Los centinelas miraron de arriba abajo al padre Xavier esperando que sacara algún arma de su sotana… a pesar de no llevarla, y sólo tener el alzacuello para que se le identificara como sacerdote. Sonrió al ver a los centinelas ponerse en guardia al aparecer.
-Creo que el Sargento Rock me ha dado permiso para hablar con la prisionera –dijo tratando de aparentar inocencia.
Los soldados señalaron a su acompañante.
-Bueno, he pensado que sería mejor entrar acompañado –dijo sin perder la sonrisa- en caso de que la prisionera… bueno… se pusiera violenta. No quiero que ustedes dejen de vigilar la entrada y causarles más molestias. Este amable compañero suyo se ha prestado a protegerme.
Los soldados intercambiaron miradas entre ellos. Y dado que ninguno esperaba ningún problema y tampoco querían que le pasara nada al sacerdote asintieron con la cabeza y les dejaron entrar.
El calabozo era un edificio aparte en el que únicamente había celdas. Un espacio rectangular con las celdas individuales situadas a un lado y un largo pasillo que las recorría. Las celdas consistían en un aseo y un camastro únicamente y una fila de barrotes a modo de puerta.
Mara estaba tumbada en el camastro con la mirada perdida en el techo cuando llegaron el padre Xavier y el soldado Ortiz, y al principio no pareció notar su presencia.
-¿Cómo te encuentras Mara? –preguntó el sacerdote a modo de saludo.
Al escuchar la familiar voz Mara se reincorporó levemente y estudió a los recién llegados.
-Xavier, creía que eras el sargento de nuevo, es un poco pesado la verdad –dijo resoplando.
El sacerdote buscó con la mirada una silla o algo en lo que sentarse y poder hablar cómodamente. Pero al parecer el sargento no había sido tan amable.
-Parece que estás mejor que la última vez que nos vimos –señaló finalmente.

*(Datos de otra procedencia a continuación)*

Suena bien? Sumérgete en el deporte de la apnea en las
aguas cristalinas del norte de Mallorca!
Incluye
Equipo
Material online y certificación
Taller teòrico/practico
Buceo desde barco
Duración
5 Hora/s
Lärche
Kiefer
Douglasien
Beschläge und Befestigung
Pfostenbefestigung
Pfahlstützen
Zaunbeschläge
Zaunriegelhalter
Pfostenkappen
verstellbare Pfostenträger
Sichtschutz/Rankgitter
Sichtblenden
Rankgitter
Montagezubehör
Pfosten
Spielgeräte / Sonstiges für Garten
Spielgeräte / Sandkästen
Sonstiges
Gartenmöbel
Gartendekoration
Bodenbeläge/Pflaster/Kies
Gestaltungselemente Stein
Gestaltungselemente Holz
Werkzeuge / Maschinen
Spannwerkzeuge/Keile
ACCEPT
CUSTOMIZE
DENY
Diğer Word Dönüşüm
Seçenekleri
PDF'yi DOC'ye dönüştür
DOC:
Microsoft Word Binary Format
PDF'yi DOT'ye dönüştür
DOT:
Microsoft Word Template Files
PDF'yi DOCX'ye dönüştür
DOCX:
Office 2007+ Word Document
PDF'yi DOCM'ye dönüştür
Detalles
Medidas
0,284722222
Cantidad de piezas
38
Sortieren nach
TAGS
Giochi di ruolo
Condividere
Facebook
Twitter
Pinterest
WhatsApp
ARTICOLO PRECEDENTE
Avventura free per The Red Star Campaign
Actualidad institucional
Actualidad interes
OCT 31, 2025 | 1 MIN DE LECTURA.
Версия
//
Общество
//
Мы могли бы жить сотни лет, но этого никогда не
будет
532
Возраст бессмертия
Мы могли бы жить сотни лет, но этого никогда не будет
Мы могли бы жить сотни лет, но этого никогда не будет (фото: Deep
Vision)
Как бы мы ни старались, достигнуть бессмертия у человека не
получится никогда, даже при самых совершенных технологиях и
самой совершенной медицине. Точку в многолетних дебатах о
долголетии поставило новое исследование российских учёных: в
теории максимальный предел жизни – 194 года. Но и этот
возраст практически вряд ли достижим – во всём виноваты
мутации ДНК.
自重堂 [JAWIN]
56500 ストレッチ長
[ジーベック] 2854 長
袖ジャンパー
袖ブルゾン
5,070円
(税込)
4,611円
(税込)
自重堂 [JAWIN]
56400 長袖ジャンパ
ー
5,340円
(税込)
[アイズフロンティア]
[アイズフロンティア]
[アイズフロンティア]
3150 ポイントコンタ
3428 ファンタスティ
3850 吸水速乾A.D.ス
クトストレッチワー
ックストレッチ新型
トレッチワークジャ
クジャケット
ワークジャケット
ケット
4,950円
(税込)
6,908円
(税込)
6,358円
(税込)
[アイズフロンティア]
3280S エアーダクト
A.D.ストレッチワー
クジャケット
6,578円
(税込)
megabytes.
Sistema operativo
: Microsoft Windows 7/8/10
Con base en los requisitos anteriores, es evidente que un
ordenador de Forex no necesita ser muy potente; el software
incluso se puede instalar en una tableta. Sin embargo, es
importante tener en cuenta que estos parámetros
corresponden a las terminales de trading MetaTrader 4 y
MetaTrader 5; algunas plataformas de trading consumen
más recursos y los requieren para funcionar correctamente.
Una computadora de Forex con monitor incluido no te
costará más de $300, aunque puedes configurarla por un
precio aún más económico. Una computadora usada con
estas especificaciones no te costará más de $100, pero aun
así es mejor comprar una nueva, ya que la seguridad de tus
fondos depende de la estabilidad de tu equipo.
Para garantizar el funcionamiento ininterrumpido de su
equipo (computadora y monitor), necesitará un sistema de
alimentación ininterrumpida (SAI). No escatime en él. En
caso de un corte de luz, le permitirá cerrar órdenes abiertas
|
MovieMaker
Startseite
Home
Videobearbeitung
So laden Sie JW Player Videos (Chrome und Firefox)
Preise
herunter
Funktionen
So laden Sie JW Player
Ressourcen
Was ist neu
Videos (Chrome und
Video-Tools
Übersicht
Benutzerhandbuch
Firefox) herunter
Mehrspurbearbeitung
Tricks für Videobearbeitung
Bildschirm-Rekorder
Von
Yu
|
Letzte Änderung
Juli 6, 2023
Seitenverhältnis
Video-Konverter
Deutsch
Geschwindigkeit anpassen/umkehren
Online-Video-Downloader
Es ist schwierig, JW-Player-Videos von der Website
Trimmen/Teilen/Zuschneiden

-Es lo que tienen descansar en una cama decente y tres comidas diarias –respondió Mara- que recuperas las fuerzas. Como ya le dije, un sueño hecho realidad.
El padre Xavier esbozó una leve sonrisa. Luego volvió a poner gesto serio.
-Dicen que has hecho cosas muy graves.
Mara no pareció muy preocupada.
-Eso es lo que dice el sargento –señaló-, no deja de darme la lata con que firme una declaración de culpabilidad y me dejará libre… o al menos no me matará.
-¿Es cierto entonces? -preguntó el sacerdote preocupado-. ¿Mataste a todos los habitantes de una ciudad y luego la redujiste a cenizas?
-Eso dicen que hice –dijo Mara suspirando-, claro que mis recuerdos son otros, y mi versión también, pero para lo que sirve aquí dentro. El sargento no parece interesado en conocer la verdad.
Ortiz aprovechó para intervenir.
-La verdad es que el sargento no es una persona muy apreciada –dijo-, fue trasladado a la base poco antes de que nos asignaran a la defensa de las ciudades. Y ahora parece creerse el amo de la base por encima de los rangos.
-Algo habrá que hacer entonces para resolverlo –dijo Mara con tono indiferente.